I try not to use the Undo feature here. If I do make a mistake or blind brushwork, I try correcting it by painting over it further. This might lead to some positive residues in your artwork that adds a better overall feeling to it. It is a technique for taking advantage of your mistakes and accidents.
I do the same thing for the mech, shown in the image above. It demonstrates the changes during the painting, such as changing the back-leg position and details on the body, with more highlights and refinements on the leg mechanics and trees.
These are small details, but when you look at the overall painting you'll notice the huge difference on how things begin to be more effective, even those small highlights over the mech's leg!
Playing with colors
After a short break, I go back to the painting again, and as I mentioned before I love to play with colors, so I check two different settings to see which one I like the most, and I include this exploration for you! So, it's a personal painting and there are no rules!
I don't have to stay within the same time of day, so I try a handy adjustment tool such as Hue/Saturation to change the overall feeling, and achieve a new setting. I try to find a more sunset feeling, but there was too much orange so I desaturated it a bit so the colors aren't so burned, you have to be careful while doing that. And then I try to shift it to the moonlight scenario, and put them both together to see which one I like the most, as it appears below.
I love them both, but I feel like I'm more into the moonlight atmosphere, I was thinking maybe it's a night hunt or an assassination!
By flipping my image horizontally in the process, I already know that I have to add something in the foreground to bring all the elements together, and prepare a better composition for the final step as they appear to be in the jungle. I add some branches and leaves as shown below. I quickly use some tree brushes to add silhouette shapes and then overpaint them.
Then the painting continues in the form of some additional details such as grass over the ground, to point to the pilot's position (it helps the composition as well), and some added refinements on the mech.
Your meal is ready
Now for the final step, it is time for rendering, and what I mostly do in this last step is to do some last touches, add some highlights using the Color dodge tool, a bit of contrast correction, and add a bit of red flavor to the ground, with more blue to the top area. I set the layer to Soft Light. It really helps to improve the colors.
I see so many people think that composition is only about the placement of the elements in your work, but it goes beyond that, it's basically everything you do! From placements to values, contrasts, forms and colors, you have to know where to use which color and avoid being so dauntless about it.

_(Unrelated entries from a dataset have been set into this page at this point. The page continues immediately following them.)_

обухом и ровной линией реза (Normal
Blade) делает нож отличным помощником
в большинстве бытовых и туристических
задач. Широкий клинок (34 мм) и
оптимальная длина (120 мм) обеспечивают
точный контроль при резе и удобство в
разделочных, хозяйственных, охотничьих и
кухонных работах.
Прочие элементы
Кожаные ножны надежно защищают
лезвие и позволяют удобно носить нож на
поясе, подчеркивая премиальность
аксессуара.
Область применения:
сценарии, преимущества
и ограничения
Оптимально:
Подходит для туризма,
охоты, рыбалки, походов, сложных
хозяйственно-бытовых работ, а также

It's always good to have the courage to use the colors and try different things, but it also needs knowledge as well, otherwise just like the cooking example, too much spice and flavor will ruin the whole taste, and you want people to enjoy what you've been cooking right?
Unlike cooking, it's much easier in a digital painting since you can always can fix it up and it's done when you say it is!
Also keep in mind to keep flipping your artwork horizontally as it's so refreshing for your eyes to notice the mistakes or places that need refinements. I've managed to export all the steps in a single rotation but as you can see the final illustration is flipped horizontally.